--- Begin SUPPLIED MATERIAL ---

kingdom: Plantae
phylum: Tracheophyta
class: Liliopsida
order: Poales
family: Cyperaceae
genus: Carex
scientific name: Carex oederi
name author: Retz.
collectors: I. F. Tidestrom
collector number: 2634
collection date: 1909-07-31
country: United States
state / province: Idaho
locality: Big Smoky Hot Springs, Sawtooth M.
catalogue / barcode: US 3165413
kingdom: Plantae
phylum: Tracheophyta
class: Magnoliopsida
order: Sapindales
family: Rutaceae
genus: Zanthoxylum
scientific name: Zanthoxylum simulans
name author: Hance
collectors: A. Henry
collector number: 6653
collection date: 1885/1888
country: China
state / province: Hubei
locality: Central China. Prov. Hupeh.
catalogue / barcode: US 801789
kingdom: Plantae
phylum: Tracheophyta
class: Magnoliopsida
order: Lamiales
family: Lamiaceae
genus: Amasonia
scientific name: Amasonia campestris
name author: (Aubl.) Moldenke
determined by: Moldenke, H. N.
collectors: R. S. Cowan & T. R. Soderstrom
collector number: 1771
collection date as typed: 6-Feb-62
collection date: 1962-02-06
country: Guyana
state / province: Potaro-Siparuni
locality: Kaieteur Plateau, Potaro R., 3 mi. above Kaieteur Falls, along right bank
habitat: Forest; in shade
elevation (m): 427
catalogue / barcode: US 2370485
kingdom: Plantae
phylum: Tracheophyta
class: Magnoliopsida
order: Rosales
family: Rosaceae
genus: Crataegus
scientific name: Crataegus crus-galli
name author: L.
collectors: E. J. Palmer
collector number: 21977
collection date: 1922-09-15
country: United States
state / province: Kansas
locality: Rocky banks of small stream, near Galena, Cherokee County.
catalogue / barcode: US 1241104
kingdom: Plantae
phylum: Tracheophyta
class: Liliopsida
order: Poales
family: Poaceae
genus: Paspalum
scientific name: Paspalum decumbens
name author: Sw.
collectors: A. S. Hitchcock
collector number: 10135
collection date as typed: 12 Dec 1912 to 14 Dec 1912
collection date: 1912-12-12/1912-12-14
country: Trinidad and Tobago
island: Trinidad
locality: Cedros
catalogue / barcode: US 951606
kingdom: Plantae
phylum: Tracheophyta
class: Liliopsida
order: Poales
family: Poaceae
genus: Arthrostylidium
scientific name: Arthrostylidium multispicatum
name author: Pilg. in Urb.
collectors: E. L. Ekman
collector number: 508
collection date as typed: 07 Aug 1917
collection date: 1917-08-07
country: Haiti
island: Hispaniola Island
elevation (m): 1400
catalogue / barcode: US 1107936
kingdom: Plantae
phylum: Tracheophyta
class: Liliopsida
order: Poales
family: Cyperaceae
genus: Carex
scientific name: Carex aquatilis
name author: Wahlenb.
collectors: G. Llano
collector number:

--- End SUPPLIED MATERIAL ---

[EXERCISE INSTRUCTIONS]
Reproduce every line of the botanical collection entries above, word for word and without any change.

[SOLUTION]
kingdom: Plantae
phylum: Tracheophyta
class: Liliopsida
order: Poales
family: Cyperaceae
genus: Carex
scientific name: Carex oederi
name author: Retz.
collectors: I. F. Tidestrom
collector number: 2634
collection date: 1909-07-31
country: United States
state / province: Idaho
locality: Big Smoky Hot Springs, Sawtooth M.
catalogue / barcode: US 3165413
kingdom: Plantae
phylum: Tracheophyta
class: Magnoliopsida
order: Sapindales
family: Rutaceae
genus: Zanthoxylum
scientific name: Zanthoxylum simulans
name author: Hance
collectors: A. Henry
collector number: 6653
collection date: 1885/1888
country: China
state / province: Hubei
locality: Central China. Prov. Hupeh.
catalogue / barcode: US 801789
kingdom: Plantae
phylum: Tracheophyta
class: Magnoliopsida
order: Lamiales
family: Lamiaceae
genus: Amasonia
scientific name: Amasonia campestris
name author: (Aubl.) Moldenke
determined by: Moldenke, H. N.
collectors: R. S. Cowan & T. R. Soderstrom
collector number: 1771
collection date as typed: 6-Feb-62
collection date: 1962-02-06
country: Guyana
state / province: Potaro-Siparuni
locality: Kaieteur Plateau, Potaro R., 3 mi. above Kaieteur Falls, along right bank
habitat: Forest; in shade
elevation (m): 427
catalogue / barcode: US 2370485
kingdom: Plantae
phylum: Tracheophyta
class: Magnoliopsida
order: Rosales
family: Rosaceae
genus: Crataegus
scientific name: Crataegus crus-galli
name author: L.
collectors: E. J. Palmer
collector number: 21977
collection date: 1922-09-15
country: United States
state / province: Kansas
locality: Rocky banks of small stream, near Galena, Cherokee County.
catalogue / barcode: US 1241104
kingdom: Plantae
phylum: Tracheophyta
class: Liliopsida
order: Poales
family: Poaceae
genus: Paspalum
scientific name: Paspalum decumbens
name author: Sw.
collectors: A. S. Hitchcock
collector number: 10135
collection date as typed: 12 Dec 1912 to 14 Dec 1912
collection date: 1912-12-12/1912-12-14
country: Trinidad and Tobago
island: Trinidad
locality: Cedros
catalogue / barcode: US 951606
kingdom: Plantae
phylum: Tracheophyta
class: Liliopsida
order: Poales
family: Poaceae
genus: Arthrostylidium
scientific name: Arthrostylidium multispicatum
name author: Pilg. in Urb.
collectors: E. L. Ekman
collector number: 508
collection date as typed: 07 Aug 1917
collection date: 1917-08-07
country: Haiti
island: Hispaniola Island
elevation (m): 1400
catalogue / barcode: US 1107936
kingdom: Plantae
phylum: Tracheophyta
class: Liliopsida
order: Poales
family: Cyperaceae
genus: Carex
scientific name: Carex aquatilis
name author: Wahlenb.
collectors: G. Llano
collector number:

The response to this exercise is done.